Although the Queen did travel out to Windsor Castle for the weekend, the Palace says the trip was a pre-planned weekend excursion and the Queen has returned to her London home.

“[T]he trip was part of the Queen’s regular weekend residence at Windsor and that she is expected back at the palace this week as usual,” per Metro.co.uk.

That’s not to say that the Queen is going about business as usual. The Palace released a statement last week noting that, “[a]s a sensible precaution and for practical reasons in the current circumstances, changes are being made to The Queen’s diary commitments in the coming weeks,” and she will resist the urge to shake hands with dignitaries, even if that is what protocol technically dictates.

“Prince Charles and Camilla also postponed their spring tour to Bosnia and Herzegovina, Cyprus, and Jordan, which a spokesman said was ‘owing to the unfolding situation with the Coronavirus pandemic.'” Other royal events “will be reviewed on an ongoing basis in line with the appropriate advice,” per Buckingham Palace.

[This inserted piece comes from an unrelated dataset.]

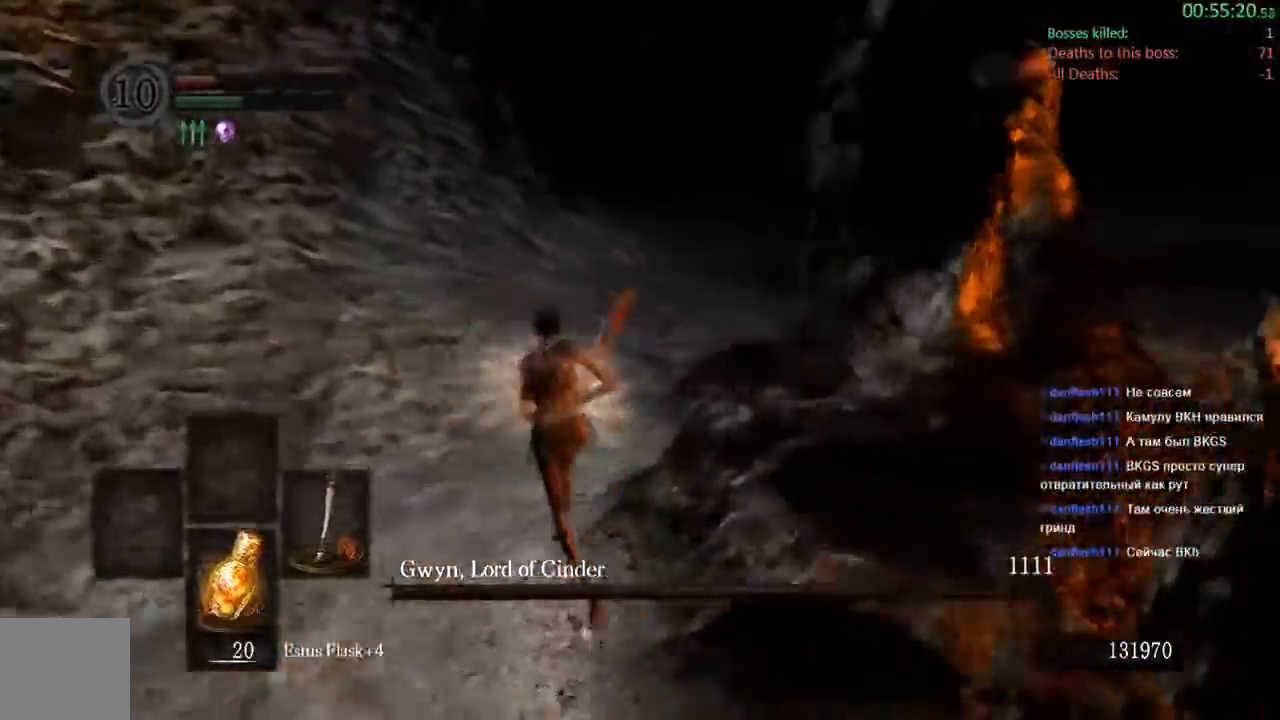
{"dt_ms": 500, "buttons": ["B"], "left_stick": "up-left", "right_stick": "center"}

The Royal Family, including the Queen and her father, King George VI, pride themselves on being examples of strength and resilience in times of trouble. Although King George VI could have easily sought shelter during the Blitzkrieg, the Nazi air attack that blanketed London in bombs, leaving the city nearly in ruins, he and his family — including his daughters, Elizabeth and Margaret (then both princesses) — remained in Buckingham Palace, in the thick of the attack.

In the Queen Mother’s official biography, she tells of a bomb attack that whizzed right past Palace windows, nearly killing her and her husband.

“She was ‘battling’ to remove an errant eyelash from the King’s eye, when they heard the ‘unmistakable whirr-whirr of a German plane’ and then the ‘scream of a bomb,'” she said in an excerpt of the book released to the Guardian. “It all happened so quickly that we had only time to look foolishly at each other when the scream hurtled past us and exploded with a tremendous crash in the quadrangle.”